Explanation: decision_tree() supports both modes, so set_mode("classification") is required. The printed (classification) confirms parsnip will build a classifier when you fit it.

set_mode() is one step in building a model specification. These functions complete the workflow:

  • set_engine() selects the computational backend, such as ranger or glm.
  • set_args() sets or updates model hyperparameters after the spec exists.
  • fit() trains the specification on a data frame.
  • translate() shows the exact engine call parsnip will run.
  • show_engines() lists the engine and mode pairs a model supports.

See the official parsnip documentation for the full reference.

FAQ

What is the default mode in parsnip? There is no single default. Single-task models carry their own: linear_reg() defaults to regression and logistic_reg() defaults to classification. Flexible models such as rand_forest() and boost_tree() start with an "unknown" mode and have no default at all, so set_mode() is mandatory for them before fitting. Printing any specification shows its current mode in parentheses, so you can always check what is set.

Do I need set_mode() for linear_reg() and logistic_reg()? Not strictly. Both are single-task models with a built-in default mode, so they fit without an explicit set_mode() call. Many practitioners still add it for clarity, because a reader scanning the pipeline sees the prediction task immediately. It also protects the script if you later swap in a flexible model that does require the mode.

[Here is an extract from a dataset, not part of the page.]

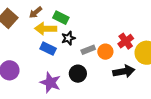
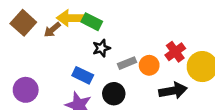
brown arrow: (35, 12) -> (52, 30), moved
yellow arrow: (46, 29) -> (71, 18), moved
blue rectangle: (48, 49) -> (83, 75), moved

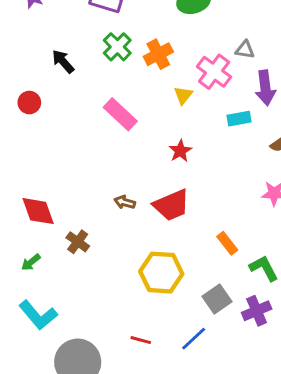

Can I change the mode after setting it? Yes. set_mode() overwrites whatever mode the specification currently holds, so calling it twice keeps the last value. Because a specification is just an object, reassigning it with a new set_mode() call costs nothing until you fit. Nothing is computed, so there is no penalty for changing your mind while building the pipeline.

Does the order of set_mode() and set_engine() matter? No. parsnip stores the mode and the engine as independent slots on the specification, then merges them when you fit. You can call set_mode() before or after set_engine() and get an identical object, as identical() confirms. Pick whichever order reads more naturally in your pipeline.